Os moradores das Estacas avaliam a possibilidade da classificação com alguma relutância, apesar de atribuírem mérito à iniciativa.

Marco Arantes, morador do Bairro das Estacas, diz que é importante fazer a classificação do bairro, porém critica o facto desta decisão já vir tarde. “O bairro já sofreu muitas alterações e algumas com um impacto arquitetónico grave. Acho, no entanto, que a sua classificação poderá impedir mais e novos atentados. Era bom haver algumas normas para quando se pretende fazer alterações, relacionadas com, por exemplo, o tipo de janelas ou a cor com que se pintam os prédios”.

Uma opinião contrariada por Maria Sousa, moradora no bairro há mais de 60 anos, que considera que a classificação não faz qualquer sentido: “Já nada é como era antes, as casas estão todas alteradas e os espaços mudados. As lojas antigas desaparecerem e aquelas que mais se usavam, como as padarias e mercearias, há muito que fecharam. Fizeram um mercado, mas não o adaptaram aos dias de hoje, e nem sequer tem um multibanco”.

Ao longo do tempo que viveu no bairro, regista as mudanças que foram sendo feitas. “Quase todos os prédios têm mais do que uma casa com marquise, também tiraram as grelhas das cozinhas, que era uma característica do bairro, e o jardim está horrível com as esculturas colocadas há pouco tempo pela Junta de Freguesia. Além disso, as pessoas não cuidam das coisas e a Junta não quer saber. Não percebo a razão de classificar um bairro todo alterado e que já não é o que era. Continua, claro, a ser um bom sítio para se viver, as casas são espaçosas e é perto de tudo, mas está velho e demasiado modificado. Não faz sentido”.

Noutros testemunhos recolhidos pelo SAPO24 regista-se sempre um sentimento de medo do desconhecido, pela falta de informação sobre o processo de classificação. Outras pessoas não percebem como os seus direitos à propriedade vão ou estão a ser afetados com este projeto, e quais os prazos das etapas seguintes do processo. Relativamente à recuperação das características originais do bairro, alguns moradores temem já ser impossível no que toca às cores, uma vez que a Câmara Municipal de Lisboa (CML), consultada por alguns proprietários, nunca conseguiu indicar as referências exatas das cores com que os prédios foram pintados inicialmente.

“Ou o Património Cultural, I.P., assume que a nova configuração que foi dada aos edifícios passa a ser uma característica, ou a Câmara, não pode sem mais nem menos obrigar todas as pessoas a fazer obras"António Cruz Lopes, arquiteto

A imagem que alguém que passeia hoje pelo bairro tem é bem diferente daquela que se tinha quando foi inicialmente designado oficialmente como Bairro de Habitações Económicas de São João de Deus. Atualmente mais conhecido como Bairro das Estacas, foi uma encomenda feita pela CML aos arquitetos Ruy Jervis d’Athouguia e Sebastião Formosinho Sanchez e incidiu na alteração de dois quarteirões previstos no “Plano de Urbanização do Sítio de Alvalade”.

Linhas listadas:
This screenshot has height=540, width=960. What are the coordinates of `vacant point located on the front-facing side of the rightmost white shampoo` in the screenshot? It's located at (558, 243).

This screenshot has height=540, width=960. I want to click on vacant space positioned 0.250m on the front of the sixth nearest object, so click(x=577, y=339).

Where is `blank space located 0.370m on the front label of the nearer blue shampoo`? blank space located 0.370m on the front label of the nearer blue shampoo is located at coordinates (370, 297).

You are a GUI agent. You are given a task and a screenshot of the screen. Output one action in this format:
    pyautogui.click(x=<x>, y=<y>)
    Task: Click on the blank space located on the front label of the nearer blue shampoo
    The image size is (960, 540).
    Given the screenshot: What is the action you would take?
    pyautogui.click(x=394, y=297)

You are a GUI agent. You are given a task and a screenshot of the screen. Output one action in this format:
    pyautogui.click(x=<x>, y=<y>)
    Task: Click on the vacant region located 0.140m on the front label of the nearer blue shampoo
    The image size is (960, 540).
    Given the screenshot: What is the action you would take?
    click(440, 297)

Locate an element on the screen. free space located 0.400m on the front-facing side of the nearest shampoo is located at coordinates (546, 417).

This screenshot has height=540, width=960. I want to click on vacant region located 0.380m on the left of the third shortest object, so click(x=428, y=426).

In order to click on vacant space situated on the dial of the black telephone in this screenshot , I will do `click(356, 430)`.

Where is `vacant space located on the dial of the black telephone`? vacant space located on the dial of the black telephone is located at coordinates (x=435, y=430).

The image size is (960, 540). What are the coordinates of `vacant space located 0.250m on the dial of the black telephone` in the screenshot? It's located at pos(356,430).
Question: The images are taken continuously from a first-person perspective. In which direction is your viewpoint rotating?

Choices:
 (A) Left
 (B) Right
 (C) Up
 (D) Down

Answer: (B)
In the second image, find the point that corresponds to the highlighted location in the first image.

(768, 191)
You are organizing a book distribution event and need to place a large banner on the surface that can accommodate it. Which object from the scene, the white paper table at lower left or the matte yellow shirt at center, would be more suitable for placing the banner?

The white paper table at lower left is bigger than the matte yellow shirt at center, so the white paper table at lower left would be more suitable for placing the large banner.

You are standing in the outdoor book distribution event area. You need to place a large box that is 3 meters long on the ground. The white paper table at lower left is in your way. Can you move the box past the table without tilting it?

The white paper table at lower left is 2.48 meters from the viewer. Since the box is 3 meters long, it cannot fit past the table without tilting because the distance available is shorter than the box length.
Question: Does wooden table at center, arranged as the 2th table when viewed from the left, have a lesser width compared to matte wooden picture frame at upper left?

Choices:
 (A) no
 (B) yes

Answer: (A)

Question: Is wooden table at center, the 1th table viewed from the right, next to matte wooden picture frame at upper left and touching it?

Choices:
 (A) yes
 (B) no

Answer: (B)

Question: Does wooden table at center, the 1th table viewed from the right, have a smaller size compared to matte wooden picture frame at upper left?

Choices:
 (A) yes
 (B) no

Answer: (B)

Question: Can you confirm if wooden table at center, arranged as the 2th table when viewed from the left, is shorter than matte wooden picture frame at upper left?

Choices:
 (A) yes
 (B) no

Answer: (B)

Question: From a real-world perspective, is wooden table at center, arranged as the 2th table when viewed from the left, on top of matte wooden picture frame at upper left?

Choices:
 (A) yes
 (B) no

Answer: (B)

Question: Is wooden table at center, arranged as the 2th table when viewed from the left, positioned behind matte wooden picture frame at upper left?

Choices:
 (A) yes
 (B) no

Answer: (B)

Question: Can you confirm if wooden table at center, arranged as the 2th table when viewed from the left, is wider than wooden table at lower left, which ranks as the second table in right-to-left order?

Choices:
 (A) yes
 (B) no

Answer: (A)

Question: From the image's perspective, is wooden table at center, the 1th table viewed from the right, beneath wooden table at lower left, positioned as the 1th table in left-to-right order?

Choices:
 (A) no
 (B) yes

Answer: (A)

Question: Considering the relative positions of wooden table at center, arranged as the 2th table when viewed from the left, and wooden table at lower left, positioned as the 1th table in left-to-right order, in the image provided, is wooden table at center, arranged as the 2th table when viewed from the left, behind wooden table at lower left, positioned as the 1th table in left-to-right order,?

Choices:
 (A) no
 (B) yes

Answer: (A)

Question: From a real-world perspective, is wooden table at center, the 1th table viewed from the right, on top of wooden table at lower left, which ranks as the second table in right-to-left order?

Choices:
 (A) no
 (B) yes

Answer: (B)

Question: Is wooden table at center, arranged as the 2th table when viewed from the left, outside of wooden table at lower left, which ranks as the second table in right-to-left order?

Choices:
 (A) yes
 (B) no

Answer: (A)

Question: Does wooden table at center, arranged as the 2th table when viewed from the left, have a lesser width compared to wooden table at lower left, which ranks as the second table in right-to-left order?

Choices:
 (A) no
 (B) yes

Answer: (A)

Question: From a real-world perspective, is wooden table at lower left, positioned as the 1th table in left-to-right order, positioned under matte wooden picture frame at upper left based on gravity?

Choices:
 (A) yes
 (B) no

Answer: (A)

O que fazer:
**a)** Reescreva em forma de lista o parágrafo do excerto sobre o Bairro das Estacas que começa por "Noutros testemunhos recolhidos", mantendo os factos principais.
**b)** Reproduza fielmente o trecho do excerto sobre o Bairro das Estacas que vai de "Noutros testemunhos recolhidos" até "foram pintados inicialmente.", inclusive.

Problemas resolvidos:
**a)**
- Os testemunhos recolhidos pelo SAPO24 mostram sempre medo do desconhecido, por falta de informação sobre o processo de classificação.
- Algumas pessoas não percebem como os seus direitos à propriedade vão ou estão a ser afetados pelo projeto.
- Também não percebem quais são os prazos das etapas seguintes do processo.
- Alguns moradores temem que já seja impossível recuperar as cores originais, porque a Câmara Municipal de Lisboa, consultada por alguns proprietários, nunca conseguiu indicar as referências exatas das cores iniciais dos prédios.

**b)**
Noutros testemunhos recolhidos pelo SAPO24 regista-se sempre um sentimento de medo do desconhecido, pela falta de informação sobre o processo de classificação. Outras pessoas não percebem como os seus direitos à propriedade vão ou estão a ser afetados com este projeto, e quais os prazos das etapas seguintes do processo. Relativamente à recuperação das características originais do bairro, alguns moradores temem já ser impossível no que toca às cores, uma vez que a Câmara Municipal de Lisboa (CML), consultada por alguns proprietários, nunca conseguiu indicar as referências exatas das cores com que os prédios foram pintados inicialmente.